We were offered the fluoride varnish, they just paint it on with a brush. It does have a slight yellowish tint apparently. My daughter has a non flavoured fluoride tablet which achieves the same result.
We have a new hurdle next week of the special needs hygenist!
We live in an area that has fluoridated water, not something I'm keen on, but seems to have helped my dcs teeth as they all seem ok when I check them and no toothaches - yet.
As I understand it, the damage to his adult teeth would have been done by his immune system as they were developing. Don't know if it makes them weaker or it's just cosmetic. I may have a Google and find out now I'm thinking about it.
Ds's teeth look somewhere between this and this.
Oddly though, just this morning I noticed my own teeth look remarkably like some of the pictures. In fact I noticed the white patches standing out, because they were so bright compared to the rest of the enamel that they almost seemed to glow in the dark!
It seems like it's caused by hypercalcification. Not read a lot, but it seems that, unless it's severe, it doesn't actually weaken the tooth.
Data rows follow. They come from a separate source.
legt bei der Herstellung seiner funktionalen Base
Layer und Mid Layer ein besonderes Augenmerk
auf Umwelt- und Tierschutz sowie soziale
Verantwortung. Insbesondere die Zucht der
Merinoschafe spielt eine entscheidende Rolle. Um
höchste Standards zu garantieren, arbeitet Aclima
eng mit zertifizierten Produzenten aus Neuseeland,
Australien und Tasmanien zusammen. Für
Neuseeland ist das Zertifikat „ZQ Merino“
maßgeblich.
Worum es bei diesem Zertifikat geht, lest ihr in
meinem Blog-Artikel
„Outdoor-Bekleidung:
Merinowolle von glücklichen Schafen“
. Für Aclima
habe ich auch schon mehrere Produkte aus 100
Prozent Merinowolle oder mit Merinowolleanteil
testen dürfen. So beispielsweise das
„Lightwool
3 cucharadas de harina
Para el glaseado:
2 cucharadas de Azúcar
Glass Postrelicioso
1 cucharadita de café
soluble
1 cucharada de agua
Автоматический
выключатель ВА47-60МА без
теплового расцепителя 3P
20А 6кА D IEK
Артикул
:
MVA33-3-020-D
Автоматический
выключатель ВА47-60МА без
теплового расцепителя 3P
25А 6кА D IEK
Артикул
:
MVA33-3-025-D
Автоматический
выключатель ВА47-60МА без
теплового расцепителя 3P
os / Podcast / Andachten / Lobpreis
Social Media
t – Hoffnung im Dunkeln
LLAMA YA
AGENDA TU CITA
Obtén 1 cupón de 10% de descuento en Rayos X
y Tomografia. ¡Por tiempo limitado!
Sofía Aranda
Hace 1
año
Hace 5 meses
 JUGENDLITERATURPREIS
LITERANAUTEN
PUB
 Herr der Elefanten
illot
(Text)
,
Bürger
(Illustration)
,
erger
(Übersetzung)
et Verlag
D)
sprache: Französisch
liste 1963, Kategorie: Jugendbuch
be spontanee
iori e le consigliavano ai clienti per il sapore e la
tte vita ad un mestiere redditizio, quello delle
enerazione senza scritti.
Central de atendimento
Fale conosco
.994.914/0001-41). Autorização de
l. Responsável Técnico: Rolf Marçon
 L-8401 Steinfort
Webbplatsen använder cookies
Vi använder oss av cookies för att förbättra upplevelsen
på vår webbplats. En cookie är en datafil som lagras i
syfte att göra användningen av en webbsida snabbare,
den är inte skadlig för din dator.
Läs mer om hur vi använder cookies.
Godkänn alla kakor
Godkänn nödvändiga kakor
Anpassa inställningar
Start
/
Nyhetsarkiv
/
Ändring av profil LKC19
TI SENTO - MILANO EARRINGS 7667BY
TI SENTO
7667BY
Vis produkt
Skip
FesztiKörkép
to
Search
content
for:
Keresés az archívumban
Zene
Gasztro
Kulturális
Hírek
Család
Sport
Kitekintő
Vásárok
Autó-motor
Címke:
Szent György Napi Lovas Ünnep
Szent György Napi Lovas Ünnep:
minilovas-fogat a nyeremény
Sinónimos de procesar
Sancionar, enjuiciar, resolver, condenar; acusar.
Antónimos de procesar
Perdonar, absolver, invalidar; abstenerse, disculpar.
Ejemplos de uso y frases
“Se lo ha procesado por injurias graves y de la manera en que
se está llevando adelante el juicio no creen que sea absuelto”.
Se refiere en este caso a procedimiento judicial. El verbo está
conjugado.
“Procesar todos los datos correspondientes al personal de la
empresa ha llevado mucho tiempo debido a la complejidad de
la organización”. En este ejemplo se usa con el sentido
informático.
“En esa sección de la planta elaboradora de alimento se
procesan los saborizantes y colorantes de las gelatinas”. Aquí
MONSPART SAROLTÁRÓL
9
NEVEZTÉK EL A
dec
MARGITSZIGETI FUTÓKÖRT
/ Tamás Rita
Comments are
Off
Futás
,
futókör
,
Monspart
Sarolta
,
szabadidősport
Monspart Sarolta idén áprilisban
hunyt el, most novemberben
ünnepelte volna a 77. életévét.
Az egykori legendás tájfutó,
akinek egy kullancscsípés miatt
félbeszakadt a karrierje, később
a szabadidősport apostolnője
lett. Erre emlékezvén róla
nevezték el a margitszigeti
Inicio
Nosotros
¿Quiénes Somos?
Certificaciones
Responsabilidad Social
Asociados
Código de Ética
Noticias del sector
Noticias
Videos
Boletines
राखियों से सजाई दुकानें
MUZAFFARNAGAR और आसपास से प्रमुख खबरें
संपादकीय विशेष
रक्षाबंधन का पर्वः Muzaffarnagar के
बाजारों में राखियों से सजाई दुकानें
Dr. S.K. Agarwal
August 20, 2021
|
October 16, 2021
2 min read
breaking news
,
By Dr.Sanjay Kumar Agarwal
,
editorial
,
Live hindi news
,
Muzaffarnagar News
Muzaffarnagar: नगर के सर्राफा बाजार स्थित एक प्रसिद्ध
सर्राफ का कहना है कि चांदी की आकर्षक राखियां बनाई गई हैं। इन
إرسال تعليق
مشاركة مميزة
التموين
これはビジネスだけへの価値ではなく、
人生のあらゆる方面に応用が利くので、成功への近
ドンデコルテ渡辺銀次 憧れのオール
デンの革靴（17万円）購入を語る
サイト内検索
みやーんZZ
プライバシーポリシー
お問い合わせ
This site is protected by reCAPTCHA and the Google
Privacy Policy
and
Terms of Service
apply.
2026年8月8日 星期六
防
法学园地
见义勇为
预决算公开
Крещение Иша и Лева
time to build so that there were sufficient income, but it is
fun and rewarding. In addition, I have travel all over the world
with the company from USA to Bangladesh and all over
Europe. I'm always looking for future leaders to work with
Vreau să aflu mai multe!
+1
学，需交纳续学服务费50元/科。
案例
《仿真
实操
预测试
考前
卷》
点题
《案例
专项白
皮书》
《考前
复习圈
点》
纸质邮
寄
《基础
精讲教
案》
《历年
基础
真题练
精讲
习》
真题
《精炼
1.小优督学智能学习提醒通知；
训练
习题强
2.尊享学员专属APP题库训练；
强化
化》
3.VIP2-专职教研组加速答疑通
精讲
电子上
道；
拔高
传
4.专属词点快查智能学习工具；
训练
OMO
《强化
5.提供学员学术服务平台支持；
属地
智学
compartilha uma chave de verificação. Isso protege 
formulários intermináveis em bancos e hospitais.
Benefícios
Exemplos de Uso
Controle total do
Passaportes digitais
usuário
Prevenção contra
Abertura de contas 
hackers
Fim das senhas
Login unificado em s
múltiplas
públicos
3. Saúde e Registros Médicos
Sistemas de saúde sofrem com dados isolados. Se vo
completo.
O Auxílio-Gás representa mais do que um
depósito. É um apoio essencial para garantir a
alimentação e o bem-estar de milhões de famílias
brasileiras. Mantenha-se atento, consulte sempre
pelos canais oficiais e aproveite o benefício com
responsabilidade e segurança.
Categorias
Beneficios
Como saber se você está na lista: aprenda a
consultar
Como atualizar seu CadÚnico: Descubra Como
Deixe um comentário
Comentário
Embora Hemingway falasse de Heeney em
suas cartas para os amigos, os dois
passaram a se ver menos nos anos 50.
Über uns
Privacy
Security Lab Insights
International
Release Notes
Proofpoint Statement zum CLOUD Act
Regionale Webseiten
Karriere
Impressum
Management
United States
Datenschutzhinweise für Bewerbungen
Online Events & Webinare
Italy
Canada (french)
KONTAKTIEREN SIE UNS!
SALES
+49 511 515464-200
My ds has been using the Dr. Barmans for a year now, teeth brushing was one of the battles I was losing big time and unfortunately his teeth and gums really suffered. He had a lot of teeth removed and still only has front teeth as the new teeth haven't arrived yet. The dentist said to used the Barmans for all his teeth and then use an ordinary brush for the front teeth and gums. The hygenist showed me how to brush properly and told me to use tesco strawberry icecream flavour toothpaste, not to spit if he doesn't want to and not to rinse. I also had to use corsodyl gel on his gums for a couple of weeks. Both the dentist and the hygenist spoke to him about how important it was and for some reason he listened to them thankfully and the battle is not half as hard now. At our last visit they were both delighted with his teeth and gums and we are back on track now. I do them in the morning and he does them in the evening. Now if only we could get through a shower without any issues life would be a doddle (sort of)
We use the strawberry ice cream toothpaste here too. I'm really interested that you find the brush successful we will have to give a go here.